Theodore Ashford
    c.ai

    Your new phone feels foreign in your hand. Sleek, clean, almost too light. Empty. Blank screens everywhere. No contacts transferred. None of the shortcuts you rely on. Every familiar name gone. You stare at it for a long moment, thinking about your old phone—the one that survived countless drops and spills—before realizing it’s currently lounging in a bag of rice after an unfortunate dive into the toilet. Fantastic.

    You swipe through the blank contacts list, heart sinking a little. No one’s here. No one. The familiar numbers that were your lifeline, your go-to connections, just… gone. You almost laugh at the absurdity, but it’s too much to even form a proper sound.

    After a minute, you stop. Breathe. Okay. You remember your bestie’s number. Or at least, you think you do. You type it in slowly, thumb hovering over each digit, checking and double-checking. Close… one or two digits might be off. You hesitate, bite your lip, but finally press the last button, heart thudding in your chest.

    The phone rings. You grip it a little tighter. Click. **“You will not believe what he did, bestie.” **

    No greeting. No pause. You launch straight into the story, words tumbling out as fast as they come. You don’t even question when the person on the other end doesn’t greet at all, after all, your bestie, Emily, doesn’t usually do that anyway.

    “I was calm! I was polite! I kept my cool! But he—he just… he tells me I’m overreacting? That I’m throwing a tantrum? Like WHAT? I’m literally just upset, and suddenly that’s too much? And then he keeps calling, expecting me to just let it slide. I explain myself, I give him all the reasons, and what do I get? Nothing. Absolutely nothing.”

    You groan, frustrated, unable to hold back your anger.

    “I stayed composed. I kept my cool. I let him off easy. And now? Now he’s gonna see exactly how frustrated I can get.”

    On the other end, silence. The person on the other end doesn’t interrupt. Doesn’t hang up. Just… listens.

    “…Yeah,” he finally says, calm, low, faintly amused. “He does sound like an asshole.”

    You freeze, frowning. That voice isn’t… familiar. “…Wait. Huh?”

    A pause stretches just long enough for your confusion to bloom. “Hey… uh, I think you might have the wrong number.”


    “Hey… uh, I think you might have the wrong number.”

    There’s a pause on the line. The sound of faint breathing, a hesitation that he could almost feel, stretches for a moment.

    He leans back in his chair, letting the phone rest lightly against his ear. The office is immaculate, everything in its precise place: sunlight slicing across the polished mahogany desk, soft shadows pooling along the deep charcoal walls, a carefully trimmed Bonsai at the corner that somehow seems to mock his own rigid order. Abstract art hangs evenly, wealth whispered, not shouted.
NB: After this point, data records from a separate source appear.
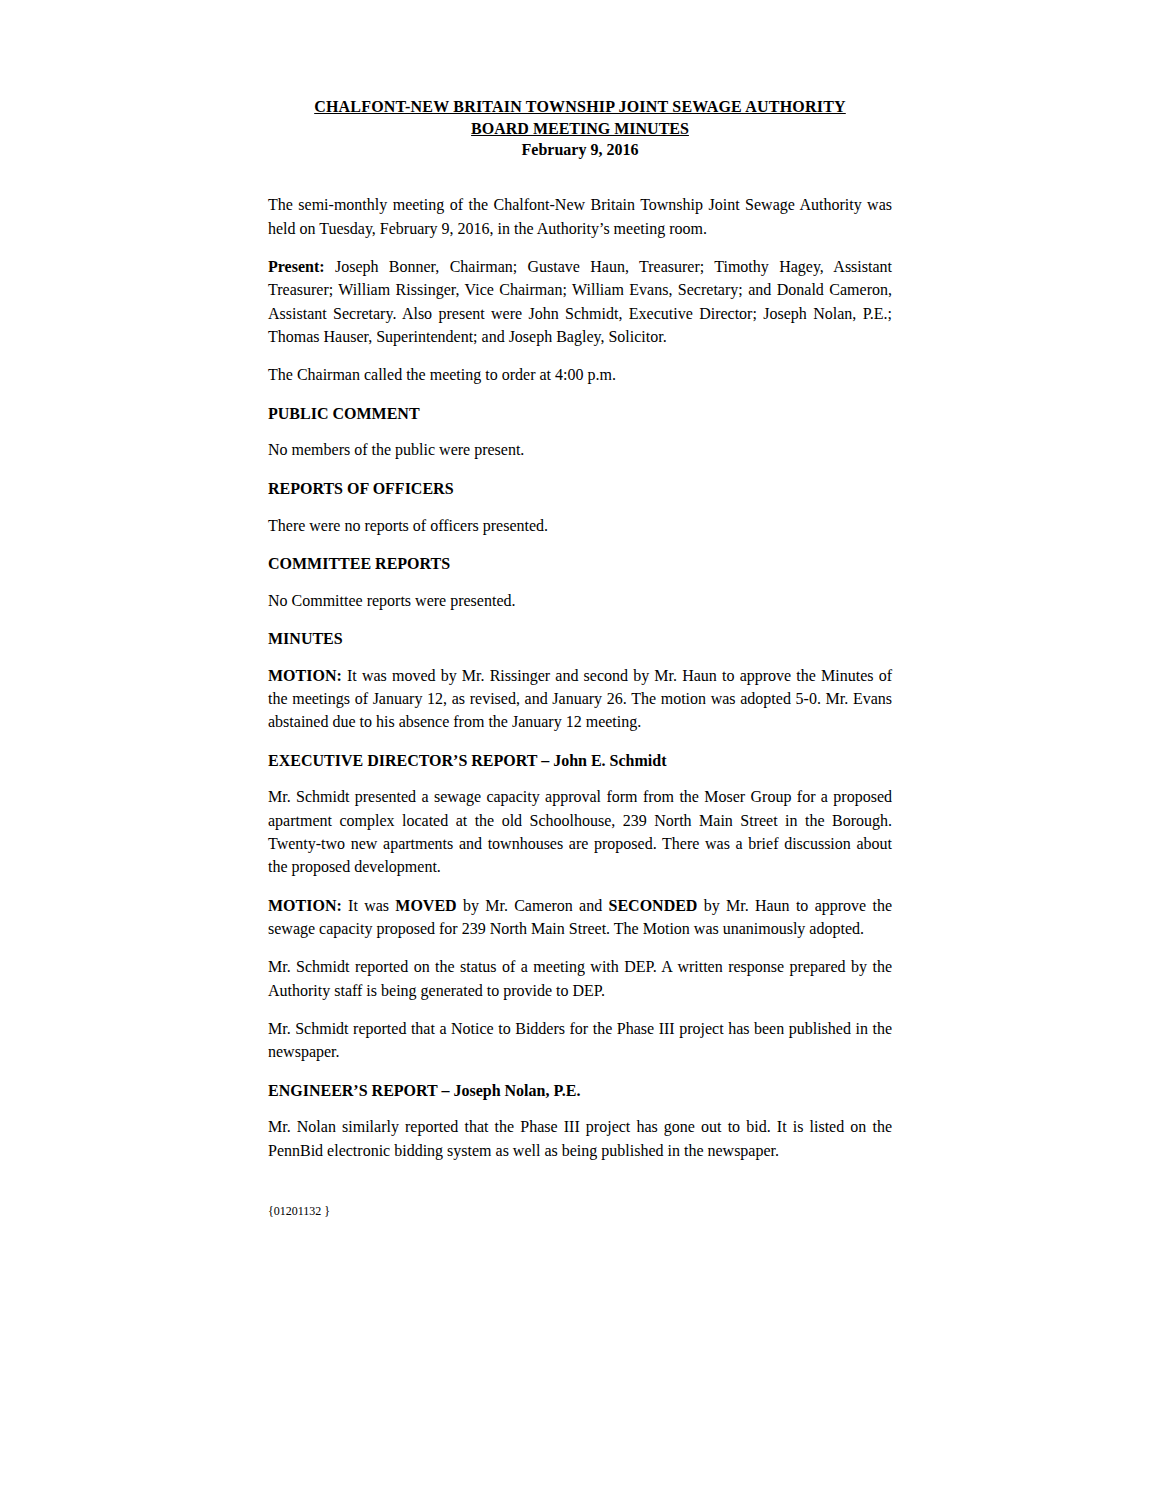CHALFONT-NEW BRITAIN TOWNSHIP JOINT SEWAGE AUTHORITY
BOARD MEETING MINUTES
February 9, 2016
The semi-monthly meeting of the Chalfont-New Britain Township Joint Sewage Authority was held on Tuesday, February 9, 2016, in the Authority’s meeting room.
Present: Joseph Bonner, Chairman; Gustave Haun, Treasurer; Timothy Hagey, Assistant Treasurer; William Rissinger, Vice Chairman; William Evans, Secretary; and Donald Cameron, Assistant Secretary. Also present were John Schmidt, Executive Director; Joseph Nolan, P.E.; Thomas Hauser, Superintendent; and Joseph Bagley, Solicitor.
The Chairman called the meeting to order at 4:00 p.m.
PUBLIC COMMENT
No members of the public were present.
REPORTS OF OFFICERS
There were no reports of officers presented.
COMMITTEE REPORTS
No Committee reports were presented.
MINUTES
MOTION: It was moved by Mr. Rissinger and second by Mr. Haun to approve the Minutes of the meetings of January 12, as revised, and January 26. The motion was adopted 5-0. Mr. Evans abstained due to his absence from the January 12 meeting.
EXECUTIVE DIRECTOR’S REPORT – John E. Schmidt
Mr. Schmidt presented a sewage capacity approval form from the Moser Group for a proposed apartment complex located at the old Schoolhouse, 239 North Main Street in the Borough. Twenty-two new apartments and townhouses are proposed. There was a brief discussion about the proposed development.
MOTION: It was MOVED by Mr. Cameron and SECONDED by Mr. Haun to approve the sewage capacity proposed for 239 North Main Street. The Motion was unanimously adopted.
Mr. Schmidt reported on the status of a meeting with DEP. A written response prepared by the Authority staff is being generated to provide to DEP.
Mr. Schmidt reported that a Notice to Bidders for the Phase III project has been published in the newspaper.
ENGINEER’S REPORT – Joseph Nolan, P.E.
Mr. Nolan similarly reported that the Phase III project has gone out to bid. It is listed on the PennBid electronic bidding system as well as being published in the newspaper.
{01201132 }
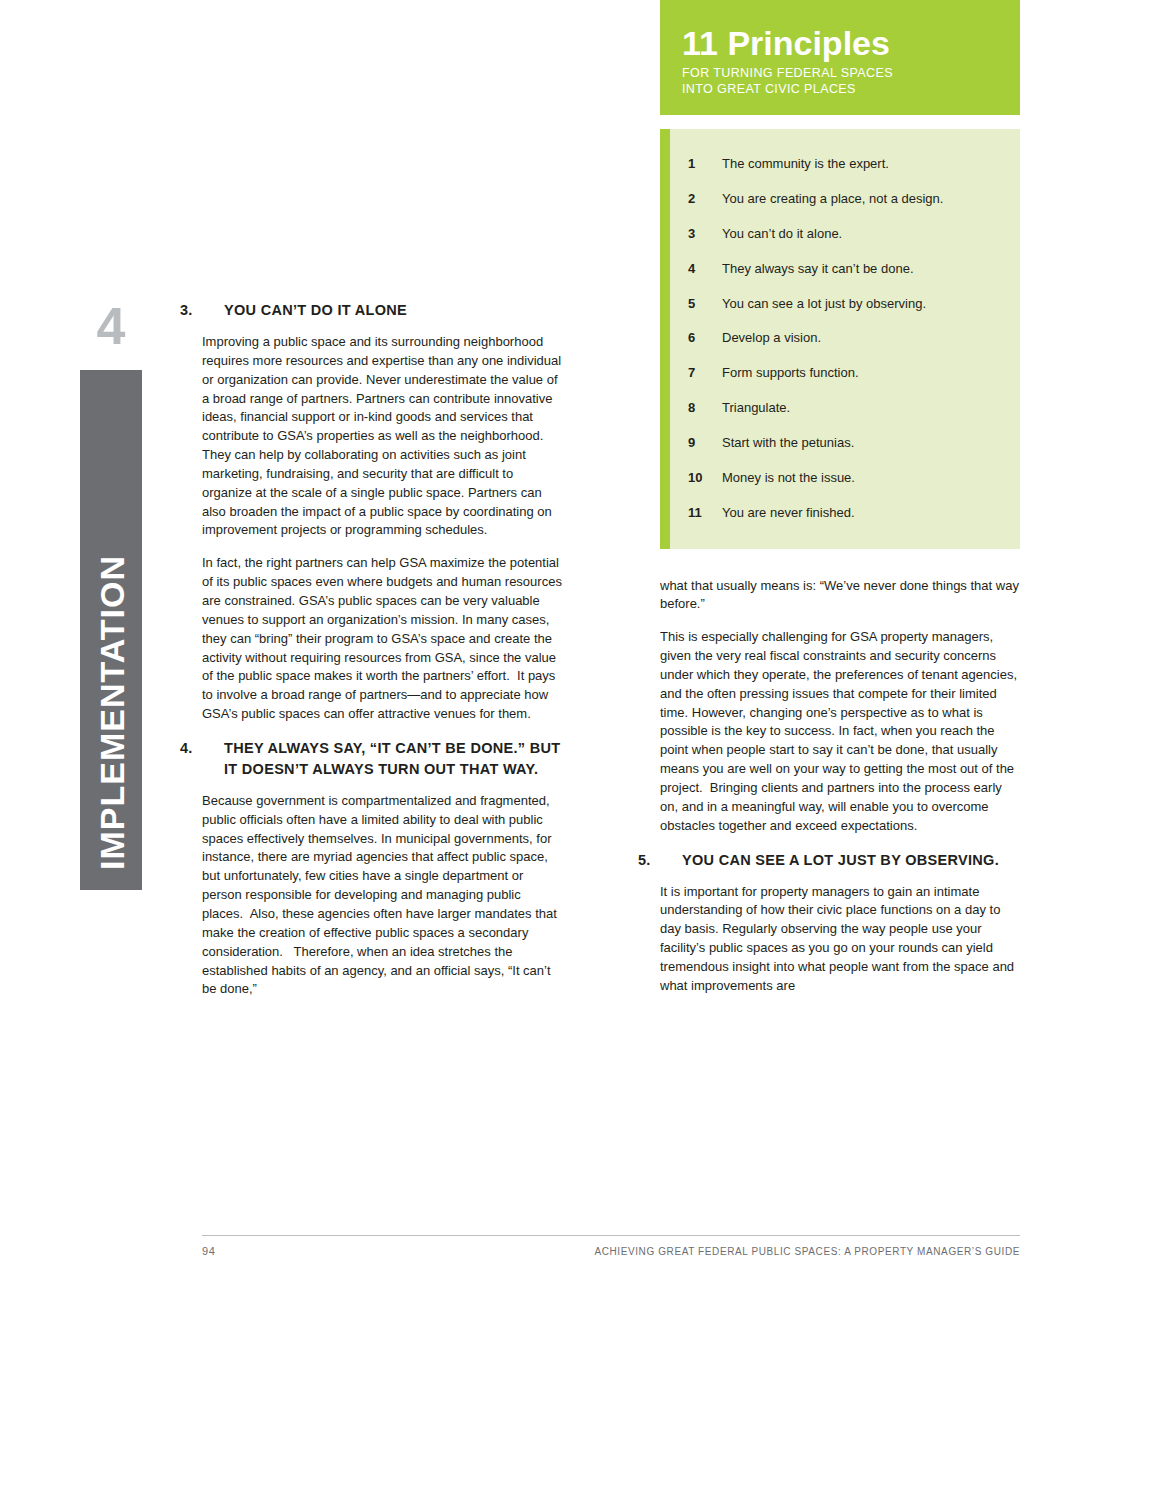4
IMPLEMENTATION
11 Principles
For turning federal spaces
into great civic places
1 The community is the expert.
2 You are creating a place, not a design.
3 You can’t do it alone.
4 They always say it can’t be done.
5 You can see a lot just by observing.
6 Develop a vision.
7 Form supports function.
8 Triangulate.
9 Start with the petunias.
10 Money is not the issue.
11 You are never finished.
what that usually means is: “We’ve never done things that way before.”
This is especially challenging for GSA property managers, given the very real fiscal constraints and security concerns under which they operate, the preferences of tenant agencies, and the often pressing issues that compete for their limited time. However, changing one’s perspective as to what is possible is the key to success. In fact, when you reach the point when people start to say it can’t be done, that usually means you are well on your way to getting the most out of the project. Bringing clients and partners into the process early on, and in a meaningful way, will enable you to overcome obstacles together and exceed expectations.
5. You can see a lot just by observing.
It is important for property managers to gain an intimate understanding of how their civic place functions on a day to day basis. Regularly observing the way people use your facility’s public spaces as you go on your rounds can yield tremendous insight into what people want from the space and what improvements are
3. You can’t do it alone
Improving a public space and its surrounding neighborhood requires more resources and expertise than any one individual or organization can provide. Never underestimate the value of a broad range of partners. Partners can contribute innovative ideas, financial support or in-kind goods and services that contribute to GSA’s properties as well as the neighborhood. They can help by collaborating on activities such as joint marketing, fundraising, and security that are difficult to organize at the scale of a single public space. Partners can also broaden the impact of a public space by coordinating on improvement projects or programming schedules.
In fact, the right partners can help GSA maximize the potential of its public spaces even where budgets and human resources are constrained. GSA’s public spaces can be very valuable venues to support an organization’s mission. In many cases, they can “bring” their program to GSA’s space and create the activity without requiring resources from GSA, since the value of the public space makes it worth the partners’ effort. It pays to involve a broad range of partners—and to appreciate how GSA’s public spaces can offer attractive venues for them.
4. They always say, “it can’t be done.” But it doesn’t always turn out that way.
Because government is compartmentalized and fragmented, public officials often have a limited ability to deal with public spaces effectively themselves. In municipal governments, for instance, there are myriad agencies that affect public space, but unfortunately, few cities have a single department or person responsible for developing and managing public places. Also, these agencies often have larger mandates that make the creation of effective public spaces a secondary consideration. Therefore, when an idea stretches the established habits of an agency, and an official says, “It can’t be done,”
94
Achieving Great Federal Public Spaces: A Property Manager’s Guide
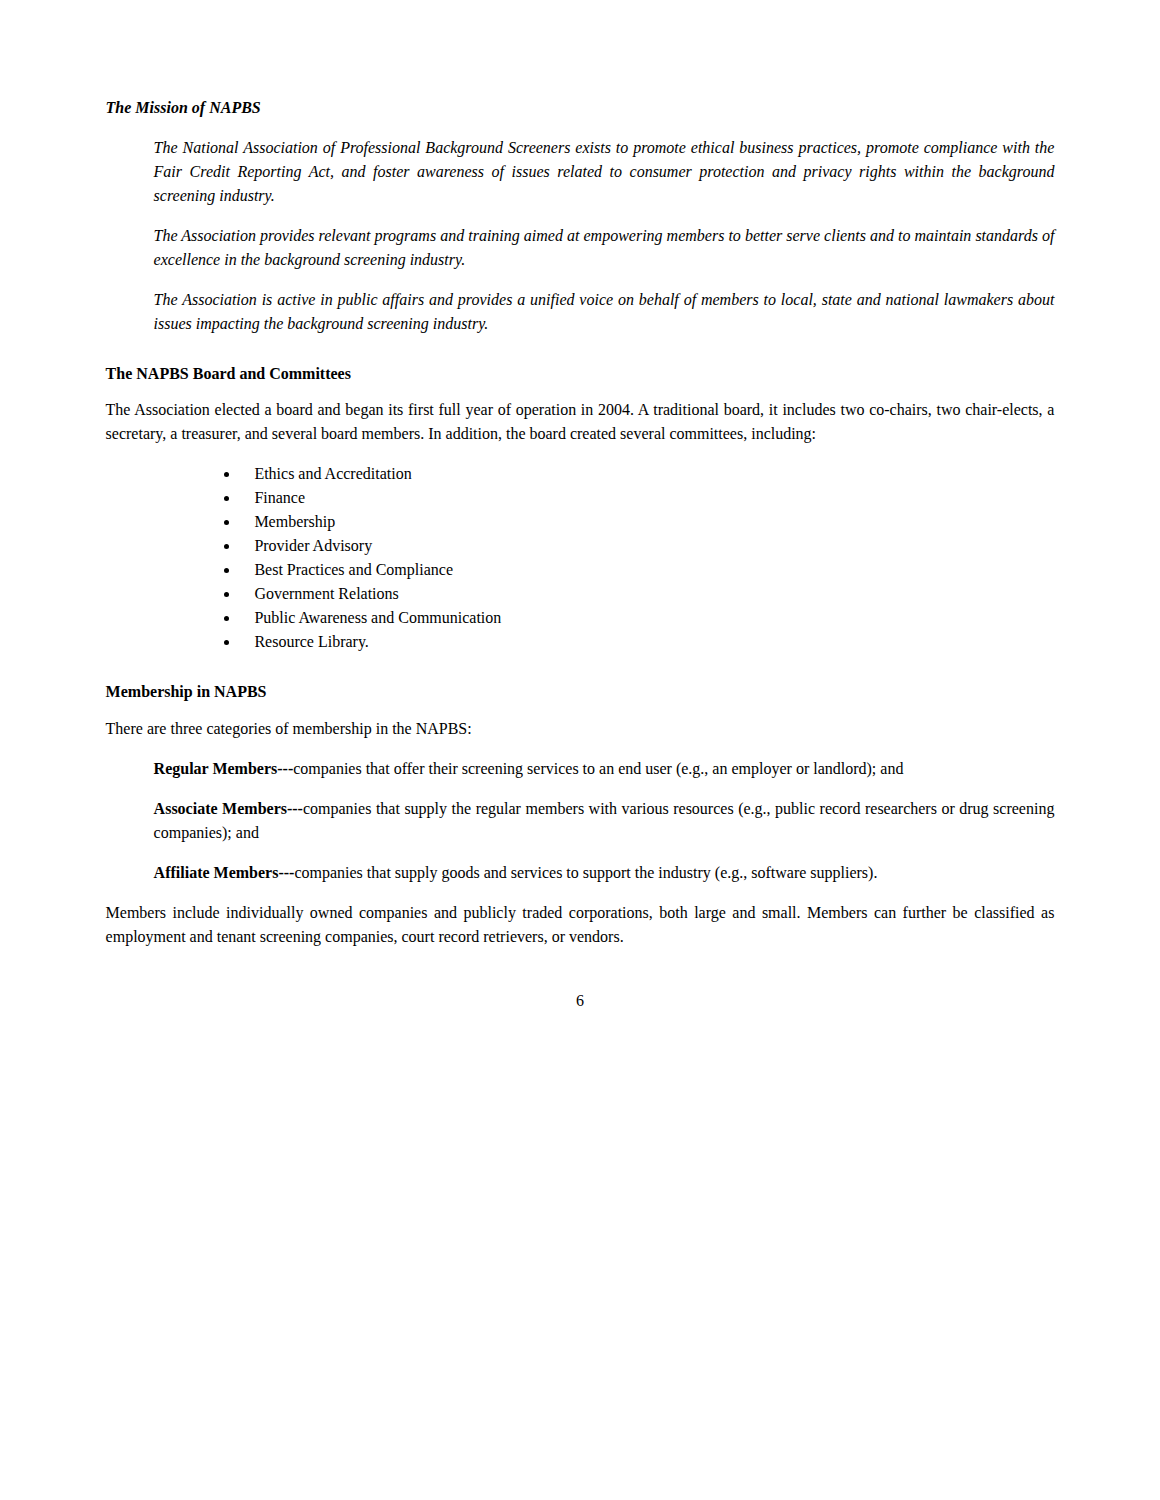The Mission of NAPBS
The National Association of Professional Background Screeners exists to promote ethical business practices, promote compliance with the Fair Credit Reporting Act, and foster awareness of issues related to consumer protection and privacy rights within the background screening industry.
The Association provides relevant programs and training aimed at empowering members to better serve clients and to maintain standards of excellence in the background screening industry.
The Association is active in public affairs and provides a unified voice on behalf of members to local, state and national lawmakers about issues impacting the background screening industry.
The NAPBS Board and Committees
The Association elected a board and began its first full year of operation in 2004. A traditional board, it includes two co-chairs, two chair-elects, a secretary, a treasurer, and several board members. In addition, the board created several committees, including:
Ethics and Accreditation
Finance
Membership
Provider Advisory
Best Practices and Compliance
Government Relations
Public Awareness and Communication
Resource Library.
Membership in NAPBS
There are three categories of membership in the NAPBS:
Regular Members---companies that offer their screening services to an end user (e.g., an employer or landlord); and
Associate Members---companies that supply the regular members with various resources (e.g., public record researchers or drug screening companies); and
Affiliate Members---companies that supply goods and services to support the industry (e.g., software suppliers).
Members include individually owned companies and publicly traded corporations, both large and small. Members can further be classified as employment and tenant screening companies, court record retrievers, or vendors.
6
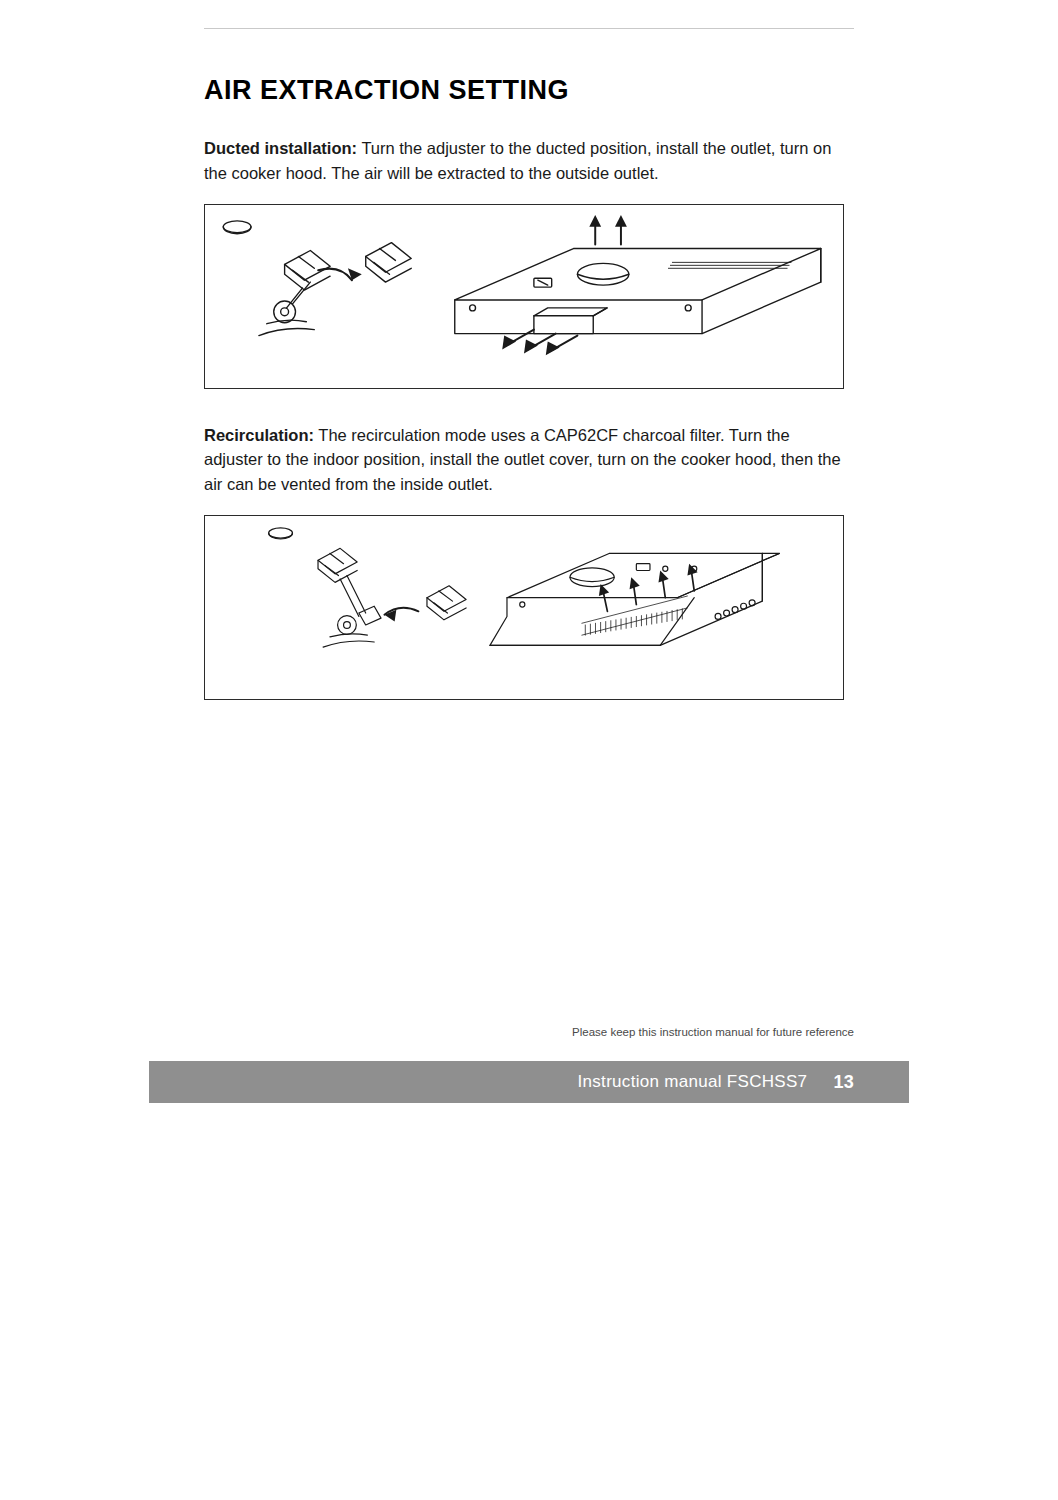AIR EXTRACTION SETTING
Ducted installation: Turn the adjuster to the ducted position, install the outlet, turn on the cooker hood. The air will be extracted to the outside outlet.
Recirculation: The recirculation mode uses a CAP62CF charcoal filter. Turn the adjuster to the indoor position, install the outlet cover, turn on the cooker hood, then the air can be vented from the inside outlet.
Please keep this instruction manual for future reference
Instruction manual FSCHSS7 13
    Normally, he wouldn’t pay attention to a random wrong number. Normally, this would be background noise. And yet… the fire in that voice, the raw honesty, the way they’d just unloaded everything without pause—it sticks with him. He can’t help the faint smirk curling his lips. That someone could speak that way, that openly, makes him sit a little straighter in his chair, curious.

    Even with his father breathing down his neck about marriage, pushing for the kind of arrangement he’s never wanted, he finds himself reluctant to end this call so quickly.

    His fingers drum lightly on the desktop, precise and calm, betraying none of the sudden spark of intrigue he feels. The call is still live, but he doesn’t speak yet. He lets the silence hang, letting the energy from the other side fill the space, listening, thinking.

    Maybe, he thinks, quietly sipping the untouched espresso at his desk, this isn’t just a wrong number. Maybe this is going to be… interesting.